Hennessy, who is white, said if his child went missing police wouldn’t be calling him a liar the same night. They would have exhausted all possibilities first.
The jury couldn’t help but find the prosecution’s case weak, Hennessy said.
“When they rested their case, you had to have winced a little, thinking ‘that’s all?'” he said.
Torres Stallings went over certain jury instructions, among them how to judge a witness’s testimony by considering how well they could see or hear what they were testifying to, how reasonable the testimony is in light of other evidence and what their behavior was like on the stand.
She referred to the testimony of California City police Officer Brian Hansen and how he gave conflicting statements and then said neither statement was a lie.
There are no confessions in this case and there isn’t an overwhelming amount of evidence, Torres Stallings said.

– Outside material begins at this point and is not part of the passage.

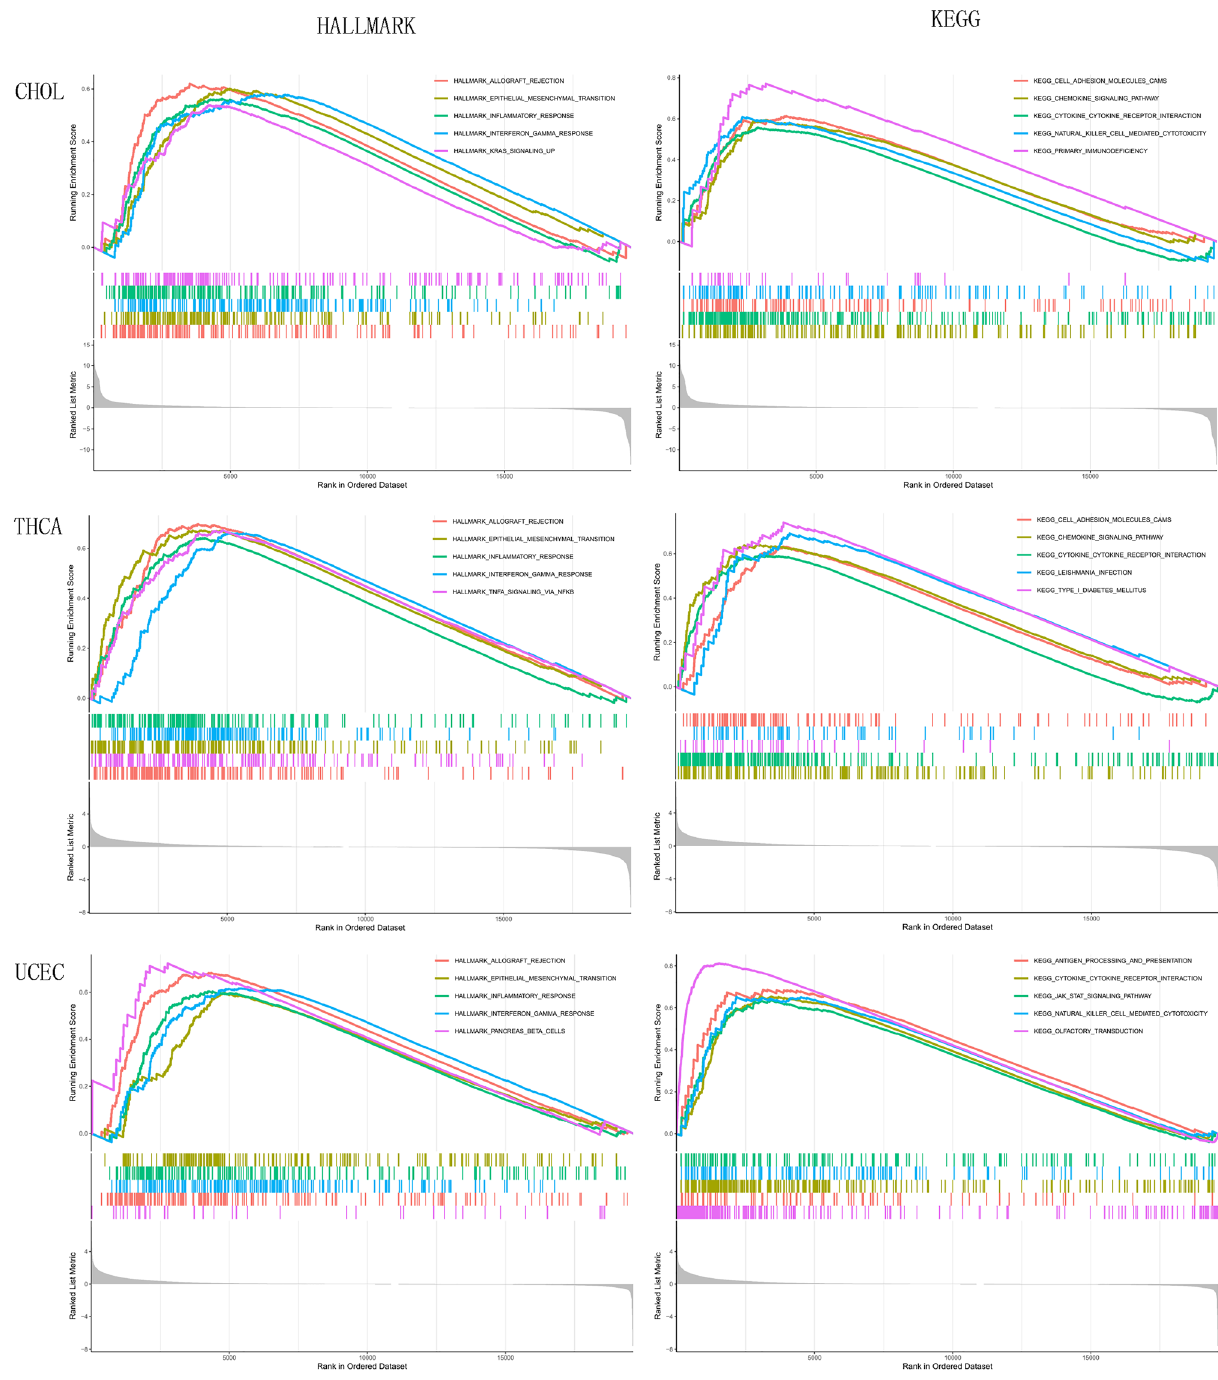
Figure 7. Results of GSEA enrichment analysis. enrichment in CHOL, THCA, UCEC using KEGG and HALLMARK gene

With the exception of the eldest child’s testimony, she said the rest of the evidence is circumstantial. She noted that if two reasonable conclusions can be drawn from circumstantial evidence, one pointing to innocence and other to guilt, the jury must choose the one pointing to innocence.
The prosecution built its case on what the Wests’ eldest child said. But there were issues with how the boy and the Wests’ other children were questioned, Torres Stallings said. Hansen, who conducted the initial interviews, had no formal training in questioning children.
Social worker Sunya Barton, who conducted later interviews, testified she was unaware of suggestibility in children. Torres Stallings said there were “bad questions” that could lead to false allegations. Some involved simple yes or no answers instead of open-ended responses.
In wrapping up her 75-minute testimony, Torres Stallings played audio of a detective telling Jacqueline West everything that will happen to her if she doesn’t tell the truth: her family will disown her, friends abandon her, the other children will be taken away. As the audio played, Torres Stallings showed a video of footage from the Wests’ house with the family gone.
Everything the detective said would happen came to pass, she said. But Trezell and Jacqueline West are still standing by each other, she said, and they know they did nothing wrong.
“There is nothing in this case that points to the unreasonable conclusion that they did anything,” Torres Stallings said.